■ Daftar Tugas ■
**1)** Tuliskan semua tokoh yang buku-buku jihadnya disebut dalam teks tentang napiter dan ideologi jihad.
**2)** Teruskan teks tentang napiter dan ideologi jihad mulai dari kalimat terakhirnya.

Ada juga pelaku yang tidak mau meminta maaf karena menganggap aksinya jihad. Perlu beberapa kali sesi lagi untuk sampai pada adegan pelaku minta maaf. Dari proses ini secara simultan berlangsung deradikalisasi.
Pelaku yg masih punya nurani merasa bersalah karena korbannya ternyata tdk berdosa. Mereka harus menanggung derita—cacat fisik dan trauma batin—akibat dari perbuatannya.
Napiter itu nyata, berdarah daging, punya ideologi dan keyakinan. Mereka bukan produk rekayasa dan settingan.
Kalau pun mau dianggap demikian, mereka adalah produk rekayasa dari ideologi kematian.
Dalam konteks Islam, ideologi itu berumur setua sejarah Islam, ada pada diri seorang lelaki pemrotes Nabi bernama Dzul Khuwaisirah At-Tamimi, pada penikam Ali RA bernama Ibn Muljam, pada fatwa Ilyasik Ibn Taimiyah,
dan buku-buku jihad Sayyid Qutb, Mawdudi, Abdus Salam Farag, Said Hawwa, Abdullah Azzam, Muhammad al-Maqdisi, Abu Abdullah al-Muhajir, dan para tokoh salafi jihadi lain.
Bahwa kemunculan mereka di era modern dipicu oleh faktor lain, misalnya klaim kezaliman dan ketidakadilan atau operasi intelijen, itu bisa saja terjadi.
Dulu Dzul Khuwaisirah juga memprotes Nabi atas dasar klaim ketidakadilan. Level-nya Nabi saja diprotes, orang paling mulia yang diangkat oleh Allah, apalagi cuma Presiden Indonesia yang dipilih rakyat.

■ Data yang Disediakan ■
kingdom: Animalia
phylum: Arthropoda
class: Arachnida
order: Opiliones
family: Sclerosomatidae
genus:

■ Jawaban Tugas ■
**1)** Sayyid Qutb, Mawdudi, Abdus Salam Farag, Said Hawwa, Abdullah Azzam, Muhammad al-Maqdisi, Abu Abdullah al-Muhajir

**2)**
Saya ingin mengatakan ada faktor endogen dalam idelogi kematian, tanpa atau dengan adanya faktor eksogen. Jadi, saya tidak setuju dengan pandangan seorang tokoh, mantan pimpinan KPK,
yang perspektifnya soal terorisme terus dibayang-bayangi oleh temuan riset disertasinya soal Komando Jihad. Komando Jihad dirancang oleh para veteran NII pada 1974, ditunggangi oleh intelijen negara yang bernama BAKIN, kemudian ditumpas pada 1977.
Beliau berkeyakinan, Komando Jihad itu produk dari rekayasa intelijen, dibina untuk untuk mendukung Golkar, dan kemudian dibinasakan setelah nyata menjadi ancaman. Temuan ini masuk akal karena riset lain juga menemukan temuan serupa.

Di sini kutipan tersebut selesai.